> _Directions_
Every record below should be repeated exactly, with the pictures left out.

> _Exercise data_
----------------------------------------
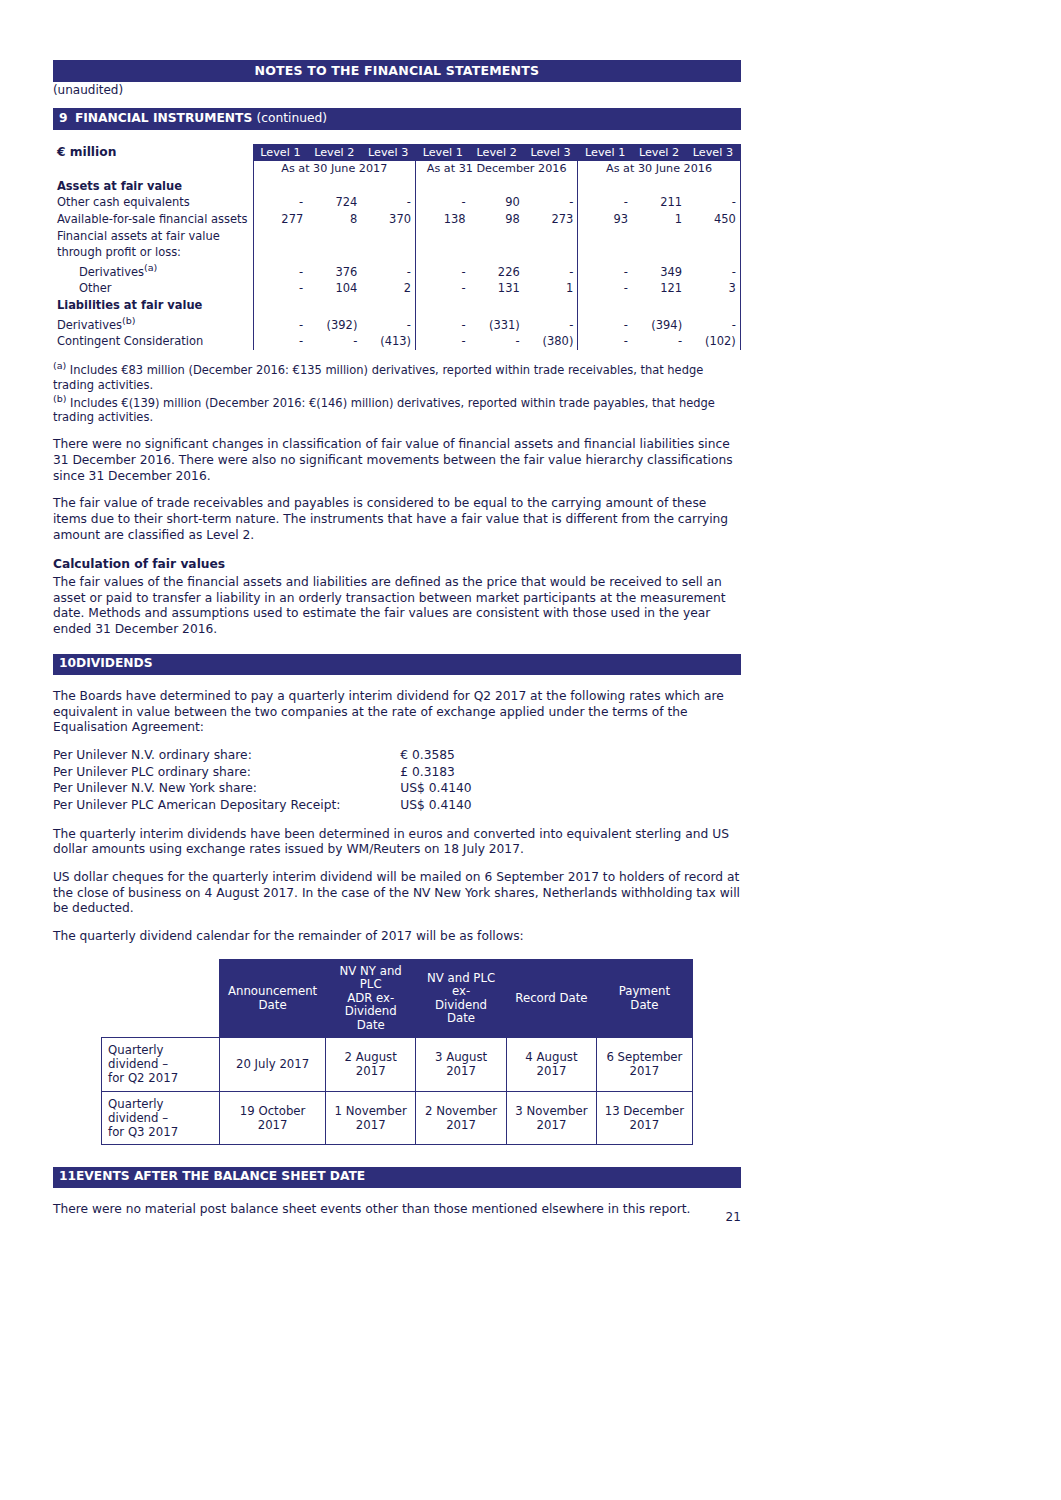NOTES TO THE FINANCIAL STATEMENTS
(unaudited)
9 FINANCIAL INSTRUMENTS (continued)
| € million | Level 1 | Level 2 | Level 3 | Level 1 | Level 2 | Level 3 | Level 1 | Level 2 | Level 3 |
| | As at 30 June 2017 | As at 31 December 2016 | As at 30 June 2016 |
| Assets at fair value | | | | | | | | | |
| Other cash equivalents | - | 724 | - | - | 90 | - | - | 211 | - |
| Available-for-sale financial assets | 277 | 8 | 370 | 138 | 98 | 273 | 93 | 1 | 450 |
| Financial assets at fair value | | | | | | | | | |
| through profit or loss: | | | | | | | | | |
| Derivatives (a) | - | 376 | - | - | 226 | - | - | 349 | - |
| Other | - | 104 | 2 | - | 131 | 1 | - | 121 | 3 |
| Liabilities at fair value | | | | | | | | | |
| Derivatives (b) | - | (392) | - | - | (331) | - | - | (394) | - |
| Contingent Consideration | - | - | (413) | - | - | (380) | - | - | (102) |
(a) Includes €83 million (December 2016: €135 million) derivatives, reported within trade receivables, that hedge trading activities.
(b) Includes €(139) million (December 2016: €(146) million) derivatives, reported within trade payables, that hedge trading activities.
There were no significant changes in classification of fair value of financial assets and financial liabilities since 31 December 2016. There were also no significant movements between the fair value hierarchy classifications since 31 December 2016.
The fair value of trade receivables and payables is considered to be equal to the carrying amount of these items due to their short-term nature. The instruments that have a fair value that is different from the carrying amount are classified as Level 2.
Calculation of fair values
The fair values of the financial assets and liabilities are defined as the price that would be received to sell an asset or paid to transfer a liability in an orderly transaction between market participants at the measurement date. Methods and assumptions used to estimate the fair values are consistent with those used in the year ended 31 December 2016.
10 DIVIDENDS
The Boards have determined to pay a quarterly interim dividend for Q2 2017 at the following rates which are equivalent in value between the two companies at the rate of exchange applied under the terms of the Equalisation Agreement:
| Per Unilever N.V. ordinary share: | € 0.3585 |
| Per Unilever PLC ordinary share: | £ 0.3183 |
| Per Unilever N.V. New York share: | US$ 0.4140 |
| Per Unilever PLC American Depositary Receipt: | US$ 0.4140 |
The quarterly interim dividends have been determined in euros and converted into equivalent sterling and US dollar amounts using exchange rates issued by WM/Reuters on 18 July 2017.
US dollar cheques for the quarterly interim dividend will be mailed on 6 September 2017 to holders of record at the close of business on 4 August 2017. In the case of the NV New York shares, Netherlands withholding tax will be deducted.
The quarterly dividend calendar for the remainder of 2017 will be as follows:
| | Announcement Date | NV NY and PLC ADR ex-Dividend Date | NV and PLC ex- Dividend Date | Record Date | Payment Date |
| --- | --- | --- | --- | --- | --- |
| Quarterly dividend – for Q2 2017 | 20 July 2017 | 2 August 2017 | 3 August 2017 | 4 August 2017 | 6 September 2017 |
| Quarterly dividend – for Q3 2017 | 19 October 2017 | 1 November 2017 | 2 November 2017 | 3 November 2017 | 13 December 2017 |
11 EVENTS AFTER THE BALANCE SHEET DATE
There were no material post balance sheet events other than those mentioned elsewhere in this report.
21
----------------------------------------
> _Response area_
NOTES TO THE FINANCIAL STATEMENTS
(unaudited)
9 FINANCIAL INSTRUMENTS (continued)
| € million | Level 1 | Level 2 | Level 3 | Level 1 | Level 2 | Level 3 | Level 1 | Level 2 | Level 3 |
| | As at 30 June 2017 | As at 31 December 2016 | As at 30 June 2016 |
| Assets at fair value | | | | | | | | | |
| Other cash equivalents | - | 724 | - | - | 90 | - | - | 211 | - |
| Available-for-sale financial assets | 277 | 8 | 370 | 138 | 98 | 273 | 93 | 1 | 450 |
| Financial assets at fair value | | | | | | | | | |
| through profit or loss: | | | | | | | | | |
| Derivatives (a) | - | 376 | - | - | 226 | - | - | 349 | - |
| Other | - | 104 | 2 | - | 131 | 1 | - | 121 | 3 |
| Liabilities at fair value | | | | | | | | | |
| Derivatives (b) | - | (392) | - | - | (331) | - | - | (394) | - |
| Contingent Consideration | - | - | (413) | - | - | (380) | - | - | (102) |
(a) Includes €83 million (December 2016: €135 million) derivatives, reported within trade receivables, that hedge trading activities.
(b) Includes €(139) million (December 2016: €(146) million) derivatives, reported within trade payables, that hedge trading activities.
There were no significant changes in classification of fair value of financial assets and financial liabilities since 31 December 2016. There were also no significant movements between the fair value hierarchy classifications since 31 December 2016.
The fair value of trade receivables and payables is considered to be equal to the carrying amount of these items due to their short-term nature. The instruments that have a fair value that is different from the carrying amount are classified as Level 2.
Calculation of fair values
The fair values of the financial assets and liabilities are defined as the price that would be received to sell an asset or paid to transfer a liability in an orderly transaction between market participants at the measurement date. Methods and assumptions used to estimate the fair values are consistent with those used in the year ended 31 December 2016.
10 DIVIDENDS
The Boards have determined to pay a quarterly interim dividend for Q2 2017 at the following rates which are equivalent in value between the two companies at the rate of exchange applied under the terms of the Equalisation Agreement:
| Per Unilever N.V. ordinary share: | € 0.3585 |
| Per Unilever PLC ordinary share: | £ 0.3183 |
| Per Unilever N.V. New York share: | US$ 0.4140 |
| Per Unilever PLC American Depositary Receipt: | US$ 0.4140 |
The quarterly interim dividends have been determined in euros and converted into equivalent sterling and US dollar amounts using exchange rates issued by WM/Reuters on 18 July 2017.
US dollar cheques for the quarterly interim dividend will be mailed on 6 September 2017 to holders of record at the close of business on 4 August 2017. In the case of the NV New York shares, Netherlands withholding tax will be deducted.
The quarterly dividend calendar for the remainder of 2017 will be as follows:
| | Announcement Date | NV NY and PLC ADR ex-Dividend Date | NV and PLC ex- Dividend Date | Record Date | Payment Date |
| --- | --- | --- | --- | --- | --- |
| Quarterly dividend – for Q2 2017 | 20 July 2017 | 2 August 2017 | 3 August 2017 | 4 August 2017 | 6 September 2017 |
| Quarterly dividend – for Q3 2017 | 19 October 2017 | 1 November 2017 | 2 November 2017 | 3 November 2017 | 13 December 2017 |
11 EVENTS AFTER THE BALANCE SHEET DATE
There were no material post balance sheet events other than those mentioned elsewhere in this report.
21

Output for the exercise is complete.